Pension plans from life insurers in India were broadly categorised into traditional (non-unit-linked) and unit-linked (ULIP-based) variants. Traditional pension plans credited guaranteed additions or reversionary bonuses during the accumulation phase, with returns typically linked to the insurer's participating fund performance. Unit-linked pension plans invested premiums in equity or debt sub-funds of the insurer's choosing, with NAV-based growth and market-linked returns. The latter carried more transparent costs and higher potential returns but also market risk.
At vesting — when the policyholder reached the contractual retirement date — the accumulated fund value could be used in two ways: a portion (typically up to one-third) could be commuted as a tax-free lump sum, while the remaining two-thirds was mandatorily used to purchase an annuity. This structure was similar to the NPS withdrawal rules. The commuted lump sum was exempt from income tax under Section 10(10A) of the Income Tax Act.
Premium payments into insurance pension plans were eligible for deduction under Section 80CCC of the Income Tax Act, which fell within the overall Rs 1.5 lakh limit under Section 80C. This made pension plan premiums part of the 80C deduction pool, competing with PPF contributions, ELSS investments, and life insurance premiums for the same deduction headroom.

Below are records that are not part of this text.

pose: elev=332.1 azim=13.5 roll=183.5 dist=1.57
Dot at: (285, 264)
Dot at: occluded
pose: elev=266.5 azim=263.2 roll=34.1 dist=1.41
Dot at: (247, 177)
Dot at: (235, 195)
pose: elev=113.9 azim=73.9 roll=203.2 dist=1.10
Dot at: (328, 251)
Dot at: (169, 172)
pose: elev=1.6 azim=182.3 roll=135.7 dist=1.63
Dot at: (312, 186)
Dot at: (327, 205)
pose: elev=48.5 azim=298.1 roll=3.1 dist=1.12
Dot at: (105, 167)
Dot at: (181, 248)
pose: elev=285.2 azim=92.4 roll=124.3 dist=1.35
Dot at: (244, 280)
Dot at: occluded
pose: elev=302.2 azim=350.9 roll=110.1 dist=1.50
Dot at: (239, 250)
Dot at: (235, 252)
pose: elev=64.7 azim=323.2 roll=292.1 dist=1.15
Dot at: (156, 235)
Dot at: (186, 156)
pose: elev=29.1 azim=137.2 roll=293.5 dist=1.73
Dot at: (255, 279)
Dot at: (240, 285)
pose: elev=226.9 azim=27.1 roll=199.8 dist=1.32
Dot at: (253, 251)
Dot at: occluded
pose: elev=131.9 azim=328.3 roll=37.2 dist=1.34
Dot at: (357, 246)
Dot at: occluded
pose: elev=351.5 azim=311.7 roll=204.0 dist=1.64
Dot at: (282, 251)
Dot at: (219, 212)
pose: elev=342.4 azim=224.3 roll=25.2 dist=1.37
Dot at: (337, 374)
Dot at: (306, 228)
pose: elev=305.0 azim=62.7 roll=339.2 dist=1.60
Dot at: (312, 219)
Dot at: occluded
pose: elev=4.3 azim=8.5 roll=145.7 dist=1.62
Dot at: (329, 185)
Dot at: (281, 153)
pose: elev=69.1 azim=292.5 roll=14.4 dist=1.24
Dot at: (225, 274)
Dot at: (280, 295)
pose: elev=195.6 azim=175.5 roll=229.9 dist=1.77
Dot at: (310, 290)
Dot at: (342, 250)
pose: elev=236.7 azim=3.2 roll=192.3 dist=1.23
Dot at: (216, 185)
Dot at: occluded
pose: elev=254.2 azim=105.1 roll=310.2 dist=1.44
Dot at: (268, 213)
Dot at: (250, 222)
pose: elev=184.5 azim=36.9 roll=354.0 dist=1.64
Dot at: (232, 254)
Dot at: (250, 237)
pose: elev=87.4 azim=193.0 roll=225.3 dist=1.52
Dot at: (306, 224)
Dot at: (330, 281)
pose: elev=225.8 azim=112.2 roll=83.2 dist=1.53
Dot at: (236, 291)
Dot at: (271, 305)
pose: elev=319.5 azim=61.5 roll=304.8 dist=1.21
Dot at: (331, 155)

A distinctive feature of insurance pension plans compared to direct annuity products was the life cover component that some offered during the accumulation phase. If the policyholder died before vesting, the nominee received the higher of the sum assured or the accumulated fund value, providing a degree of protection during the working years. The cost of this life cover — the mortality charge — was deducted from the premium or fund value and reduced the corpus available at vesting.